Assignment A -> List the kinds of work the passage on Big Tech and democracy says the writers have funded across the world.
Assignment B -> In the passage on Big Tech and democracy, what makes the disclosure by Frances Haugen an inflection point?
Assignment C -> Retype the passage on Big Tech and democracy from "The rapid rise" to "Big Tech companies.", keeping every word and punctuation mark unchanged.

Selected text ->
+++++

The rapid rise of powerful technology companies to the center of our economic and social life in the last two decades has been dramatic. So too have the problems these companies have caused when their commercial interests come into conflict with social welfare, fundamental rights, and democratic integrity. Critical issues of public health, child safety, election integrity, and more are increasingly shaped by the products and practices of a few Big Tech companies.

In response to these challenges, we have played a role alongside many others from across the political spectrum supporting those organizations and individuals seeking to realign the incentives of the technology industry with the values of democracy. Across the world, we have funded research, education, policy analysis, and public campaigns focused on these questions of technology and democracy. Our conclusion is that the public and regulators must hold Big Tech accountable for building products that work for democracy and not against it. As academic, author, and advisor to Reset Shoshana Zuboff, succinctly states, “The digital must live in democracy’s house.” 

Although we have worked on these issues for years, the scale of internal documented evidence disclosed by the most recent Facebook whistleblower, Frances Haugen, marks an inflection point and a significant opportunity for bipartisan action. Her courage in coming forward to challenge the self-interested decisions of a trillion-dollar corporation is extraordinary. The revelations of Facebook’s unwillingness to act contained in the documents are deeply troubling, underscoring the urgent need for regulatory oversight of Big Tech that will protect citizens’ rights and the fabric of democracy.

+++++

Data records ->
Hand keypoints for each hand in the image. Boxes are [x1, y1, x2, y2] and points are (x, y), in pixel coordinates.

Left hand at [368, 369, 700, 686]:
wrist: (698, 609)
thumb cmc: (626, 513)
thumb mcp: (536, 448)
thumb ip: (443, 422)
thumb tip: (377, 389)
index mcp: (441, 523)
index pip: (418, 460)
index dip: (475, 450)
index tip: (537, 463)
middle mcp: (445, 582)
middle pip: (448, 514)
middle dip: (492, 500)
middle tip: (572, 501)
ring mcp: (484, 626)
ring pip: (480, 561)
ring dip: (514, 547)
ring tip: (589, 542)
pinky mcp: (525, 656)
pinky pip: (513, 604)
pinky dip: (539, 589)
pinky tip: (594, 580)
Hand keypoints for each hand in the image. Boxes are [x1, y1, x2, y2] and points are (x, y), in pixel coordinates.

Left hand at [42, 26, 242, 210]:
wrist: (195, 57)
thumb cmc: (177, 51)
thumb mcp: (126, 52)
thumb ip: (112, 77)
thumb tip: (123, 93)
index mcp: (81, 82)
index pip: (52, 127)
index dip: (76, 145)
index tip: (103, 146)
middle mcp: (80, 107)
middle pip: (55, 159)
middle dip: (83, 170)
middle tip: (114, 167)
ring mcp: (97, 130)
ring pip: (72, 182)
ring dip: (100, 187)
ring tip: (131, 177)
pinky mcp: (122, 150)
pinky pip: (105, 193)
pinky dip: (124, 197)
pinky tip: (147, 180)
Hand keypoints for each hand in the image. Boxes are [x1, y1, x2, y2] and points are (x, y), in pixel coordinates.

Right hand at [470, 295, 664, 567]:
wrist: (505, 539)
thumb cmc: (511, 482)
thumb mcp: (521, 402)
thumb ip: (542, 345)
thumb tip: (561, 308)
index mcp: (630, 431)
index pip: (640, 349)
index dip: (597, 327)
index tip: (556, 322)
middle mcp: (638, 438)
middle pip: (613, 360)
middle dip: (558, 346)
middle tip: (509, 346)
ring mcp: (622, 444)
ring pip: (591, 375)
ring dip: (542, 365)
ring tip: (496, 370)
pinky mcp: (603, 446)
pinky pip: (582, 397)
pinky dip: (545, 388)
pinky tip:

+++++

Response area A -> research, education, policy analysis, public campaigns

Response area B -> The passage says the inflection point comes from the scale of the internal documented evidence she disclosed. That scale also creates a significant opportunity for bipartisan action.

Response area C ->
The rapid rise of powerful technology companies to the center of our economic and social life in the last two decades has been dramatic. So too have the problems these companies have caused when their commercial interests come into conflict with social welfare, fundamental rights, and democratic integrity. Critical issues of public health, child safety, election integrity, and more are increasingly shaped by the products and practices of a few Big Tech companies.